This is a title I should make as my theme as it seems that I am always on my way home from somewhere. This six week stretch that I have been home has enabled me to finish 3 quilt tops in five weeks. I have my road projects prepped and ready to go for the next round of travels, but in the meantime …… Here is The Long Road Home. It has 1,682 pieces and is a “scrap user upper”, “stash buster”, whatever you would like to call it. Many of the squares are from an Inklingo Swap that I participated in quite a few years ago. There are other shapes from those swaps that I will start incorporating into my quilts in order to use them up. The quilt is designed by Bonnie Blue Quilts. Here is the story she published about The Long Road Home.
When the Civil War ended in 1865, many soldiers on both sides were stranded after hearing that the war had ended. The army stopped supplying food immediately and many died from exhaustion and hunger. Those that did find their way home did not return to the home they once knew. Entire cities were destroyed, farm and plantations were in disrepair. The Confederate currency was now worthless and entire family fortunes were wiped out. Having just been released from northern prisons, Confederate soldiers found themselves homeless and without money or transportation for their trip home and had to resort to any means necessary to survive. A few of these young men appealed to General Grant for financial help. Government money being in short supply, Grant contacted friends and family members and was able to help these few. It would be a long road home to recovery.

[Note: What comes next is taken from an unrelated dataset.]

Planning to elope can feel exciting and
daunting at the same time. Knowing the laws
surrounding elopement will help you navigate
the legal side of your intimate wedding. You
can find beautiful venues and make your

This would also be a fantastic quilt to do for a soldier you know (or don’t know) who today fight for our freedom and liberty. Our soldiers who voluntarily leave home. Miss family holidays. Miss the births of their children. Miss the last days with parents who pass in their absence. Miss the comforts of their own beds and food they are familiar with. Well, you get the idea. Our soldiers make tremendous sacrifices and they don’t always return the same men and women as when they left. If not a quilt, I think maybe they would appreciate a prayer or two sent their way.
Wherever your road takes you today, I hope it is full of happiness and few stitches.